FONAR Focuses On Patient Need In Upright Imaging
Melville, NY - FONAR Corporation, The Inventor of MR Scanning, continues to press forward in its research and development of the second dimension of Upright MR imaging, True Flow Imaging, Upright imaging of the cardiovascular system. While FONAR concentrated initially on the neuro-orthopedic applications of Upright imaging, consisting primarily of perfecting technologies for Upright imaging of the weight-loaded spine, FONAR is focusing on a second major application of Upright imaging representing a patient need even greater than that of neuro-orthopedic Upright imaging.
The growth of spinal surgery is being prompted by the occurrence of disabling low back pain in people 30 to 40 years of age who are otherwise free of medical problems.
The number of patients in need of Upright MR imaging (MRI) technology is approximately comparable in both neuro-orthopedic and cardiovascular applications with the more than 1,000,000 spine surgeries being performed annually in the U.S., when compared to 959,000 cardiac surgeries per year (709,000 open heart and bypass procedures, plus 250,000 angioplasties).
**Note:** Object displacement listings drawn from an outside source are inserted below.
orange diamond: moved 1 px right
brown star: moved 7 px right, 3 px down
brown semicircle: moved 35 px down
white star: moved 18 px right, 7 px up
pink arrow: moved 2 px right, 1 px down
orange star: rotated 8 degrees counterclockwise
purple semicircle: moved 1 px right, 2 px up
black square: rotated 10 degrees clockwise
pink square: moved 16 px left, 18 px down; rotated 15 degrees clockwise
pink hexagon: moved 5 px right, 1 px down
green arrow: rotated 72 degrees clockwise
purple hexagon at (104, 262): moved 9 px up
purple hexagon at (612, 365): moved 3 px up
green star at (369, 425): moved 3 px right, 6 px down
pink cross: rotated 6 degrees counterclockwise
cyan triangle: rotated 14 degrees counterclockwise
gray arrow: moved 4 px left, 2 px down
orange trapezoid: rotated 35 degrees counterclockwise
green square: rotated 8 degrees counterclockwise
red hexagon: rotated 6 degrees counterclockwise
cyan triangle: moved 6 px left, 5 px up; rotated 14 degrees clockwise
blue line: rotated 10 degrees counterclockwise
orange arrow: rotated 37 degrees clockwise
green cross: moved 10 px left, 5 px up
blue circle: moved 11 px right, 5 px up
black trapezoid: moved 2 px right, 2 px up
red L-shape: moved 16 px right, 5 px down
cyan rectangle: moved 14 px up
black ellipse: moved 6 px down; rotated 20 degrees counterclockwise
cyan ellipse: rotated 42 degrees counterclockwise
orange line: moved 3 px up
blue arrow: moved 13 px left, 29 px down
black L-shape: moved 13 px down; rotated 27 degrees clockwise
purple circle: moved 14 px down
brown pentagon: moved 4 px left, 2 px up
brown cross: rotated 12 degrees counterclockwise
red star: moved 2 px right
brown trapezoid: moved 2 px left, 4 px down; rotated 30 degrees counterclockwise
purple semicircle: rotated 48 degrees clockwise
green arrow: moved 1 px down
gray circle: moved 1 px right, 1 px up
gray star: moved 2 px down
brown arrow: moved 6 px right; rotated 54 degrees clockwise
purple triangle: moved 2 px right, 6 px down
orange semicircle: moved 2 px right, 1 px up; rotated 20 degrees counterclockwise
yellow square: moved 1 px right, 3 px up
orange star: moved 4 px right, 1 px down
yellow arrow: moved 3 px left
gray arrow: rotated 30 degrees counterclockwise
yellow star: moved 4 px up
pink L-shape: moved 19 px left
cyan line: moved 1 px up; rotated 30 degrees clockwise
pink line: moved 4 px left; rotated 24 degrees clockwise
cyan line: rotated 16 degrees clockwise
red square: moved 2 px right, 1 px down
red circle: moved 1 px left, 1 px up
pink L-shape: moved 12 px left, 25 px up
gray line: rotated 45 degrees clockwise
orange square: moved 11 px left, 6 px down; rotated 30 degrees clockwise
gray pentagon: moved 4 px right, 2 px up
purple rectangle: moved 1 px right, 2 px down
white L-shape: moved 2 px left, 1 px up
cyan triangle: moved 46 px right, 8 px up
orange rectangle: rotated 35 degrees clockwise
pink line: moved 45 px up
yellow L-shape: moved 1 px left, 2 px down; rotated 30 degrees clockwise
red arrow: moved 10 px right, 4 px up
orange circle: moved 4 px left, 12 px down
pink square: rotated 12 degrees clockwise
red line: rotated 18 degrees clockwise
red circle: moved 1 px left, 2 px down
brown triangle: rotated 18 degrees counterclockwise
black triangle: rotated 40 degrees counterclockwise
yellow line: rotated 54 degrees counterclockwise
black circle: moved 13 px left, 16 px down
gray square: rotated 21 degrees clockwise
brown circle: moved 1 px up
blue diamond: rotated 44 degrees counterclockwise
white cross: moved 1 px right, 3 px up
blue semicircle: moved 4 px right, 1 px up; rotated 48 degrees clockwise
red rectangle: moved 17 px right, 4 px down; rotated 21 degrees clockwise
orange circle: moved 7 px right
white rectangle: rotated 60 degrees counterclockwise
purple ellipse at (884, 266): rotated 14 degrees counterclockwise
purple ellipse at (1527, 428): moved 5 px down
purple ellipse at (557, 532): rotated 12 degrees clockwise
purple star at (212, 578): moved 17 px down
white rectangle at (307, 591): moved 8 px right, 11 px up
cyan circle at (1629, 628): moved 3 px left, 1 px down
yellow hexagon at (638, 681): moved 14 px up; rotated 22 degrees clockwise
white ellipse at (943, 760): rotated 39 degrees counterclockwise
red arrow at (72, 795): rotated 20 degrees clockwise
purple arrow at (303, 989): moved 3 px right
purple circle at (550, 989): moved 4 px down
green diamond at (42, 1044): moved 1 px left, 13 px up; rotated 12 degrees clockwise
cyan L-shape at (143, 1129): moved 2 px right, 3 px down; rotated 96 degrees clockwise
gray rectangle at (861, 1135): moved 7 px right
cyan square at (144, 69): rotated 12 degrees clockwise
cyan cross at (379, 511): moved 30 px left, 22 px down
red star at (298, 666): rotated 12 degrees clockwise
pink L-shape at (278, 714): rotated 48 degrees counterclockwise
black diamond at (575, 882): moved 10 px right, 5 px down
The need, however, to make Upright MR and its benefits available to the cardiovascular patient is more acute, since cardiovascular disease is the leading cause of death in the U.S., and responsible for 950,000 deaths annually.
The company will present its advances in True Flow(TM) Imaging at the Technical Exhibit of the 91st Scientific Assembly & Annual Meeting of the Radiological Society of North America (RSNA) in Chicago. Over 60,000 radiologists, physicians and allied health care professionals from around the world will be attending the conference.
It is well known that a host of cardiovascular pathologies are position dependent, heart attacks and strokes being the leading cause of death in America. Thus transient ischemic attacks (TIA), often the prodromal warning of incipient stroke, occur commonly when the patient arises from bed; orthostatic fainting and dizziness arise when a drop in blood pressure, hypotension, accompanies a change in body position from recumbent to erect. In congestive heart failure (CHF), the recumbent posture commonly produces severe shortness of breath. Many of these CHF patients cannot be scanned at all because they cannot lie flat. Patients with this limitation can now achieve the scans they need by Upright MR. Upright MR imaging would permit their right ventricle chamber size to be measured sitting to determine if pulmonary hypertension exists and to assess its severity.
Patients with peripheral varicose veins experience maximum venous engorgement in their legs when they are standing, and Upright MR venography for the evaluation of peripheral venous insufficiency would provide the most useful assessment of peripheral venous competency.
Similarly, in patients with valvular heart disease, a complete assessment of cardiac function by MR should include an assessment of the patient's cardiac function with the patient standing in his normal physiologic posture, when blood must flow against gravity and demand on the heart is maximal. MR assessment of chamber size, flow volumes, regurgitant fractions and flow velocities through valvular orifices would be determined ideally with the patient in a vertical position, when the heart must pump against its greatest load, e.g. delivering blood vertically to the brain, etc.
In the case of the myocardial ischemia resulting from coronary artery disease, the needed assessments of myocardial wall thickness and myocardial perfusion by MR would be physiologically ideal and, therefore, most relevant to assessing the state of the patient's actual cardiac function by comparing MR images of the patient in the recumbent position with his/her images in the sitting or standing position using Upright MR.
Additionally when assessing coronary blood flow for purposes of angioplasty or bypass, coronary flow would best be assessed with the patient vertical.
With close to 100 FONAR Upright MR imaging machines now installed worldwide and serving the public need of visualizing the spine and other joints under a full weight load, FONAR is now directing an increasing proportion of its R&D efforts to uses of Upright imaging in the evaluation of cardiovascular disease.